Transcribed page text.
----

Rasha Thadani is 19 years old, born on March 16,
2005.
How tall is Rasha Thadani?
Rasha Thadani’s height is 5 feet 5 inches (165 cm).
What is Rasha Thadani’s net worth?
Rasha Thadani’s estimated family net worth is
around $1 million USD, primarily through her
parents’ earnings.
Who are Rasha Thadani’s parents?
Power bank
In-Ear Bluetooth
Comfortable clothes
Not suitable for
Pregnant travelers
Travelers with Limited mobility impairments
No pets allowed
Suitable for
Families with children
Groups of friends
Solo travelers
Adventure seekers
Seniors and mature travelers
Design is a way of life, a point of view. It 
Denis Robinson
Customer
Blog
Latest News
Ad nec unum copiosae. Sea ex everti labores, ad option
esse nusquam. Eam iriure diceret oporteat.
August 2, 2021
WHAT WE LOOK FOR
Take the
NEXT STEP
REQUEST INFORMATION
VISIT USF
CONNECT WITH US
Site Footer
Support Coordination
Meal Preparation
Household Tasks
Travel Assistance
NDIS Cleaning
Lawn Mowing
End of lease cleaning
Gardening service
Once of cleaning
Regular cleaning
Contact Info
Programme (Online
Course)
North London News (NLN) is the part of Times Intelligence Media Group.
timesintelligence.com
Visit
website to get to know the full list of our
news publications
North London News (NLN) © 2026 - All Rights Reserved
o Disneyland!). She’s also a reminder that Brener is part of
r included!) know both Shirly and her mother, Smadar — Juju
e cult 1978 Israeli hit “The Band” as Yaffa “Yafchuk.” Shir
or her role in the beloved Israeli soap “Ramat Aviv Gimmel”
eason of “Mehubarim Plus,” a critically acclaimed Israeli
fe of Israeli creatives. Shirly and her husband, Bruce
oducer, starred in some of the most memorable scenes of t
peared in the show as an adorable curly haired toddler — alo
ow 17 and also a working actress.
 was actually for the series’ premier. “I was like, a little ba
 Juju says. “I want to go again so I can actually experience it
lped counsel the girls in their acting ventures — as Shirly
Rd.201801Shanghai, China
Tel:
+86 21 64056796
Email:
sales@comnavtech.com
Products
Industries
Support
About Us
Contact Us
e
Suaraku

----

Work to complete. Reproduce the material from its first line through the line containing "NDIS Cleaning", with that line included.

Task result.
Rasha Thadani is 19 years old, born on March 16,
2005.
How tall is Rasha Thadani?
Rasha Thadani’s height is 5 feet 5 inches (165 cm).
What is Rasha Thadani’s net worth?
Rasha Thadani’s estimated family net worth is
around $1 million USD, primarily through her
parents’ earnings.
Who are Rasha Thadani’s parents?
Power bank
In-Ear Bluetooth
Comfortable clothes
Not suitable for
Pregnant travelers
Travelers with Limited mobility impairments
No pets allowed
Suitable for
Families with children
Groups of friends
Solo travelers
Adventure seekers
Seniors and mature travelers
Design is a way of life, a point of view. It 
Denis Robinson
Customer
Blog
Latest News
Ad nec unum copiosae. Sea ex everti labores, ad option
esse nusquam. Eam iriure diceret oporteat.
August 2, 2021
WHAT WE LOOK FOR
Take the
NEXT STEP
REQUEST INFORMATION
VISIT USF
CONNECT WITH US
Site Footer
Support Coordination
Meal Preparation
Household Tasks
Travel Assistance
NDIS Cleaning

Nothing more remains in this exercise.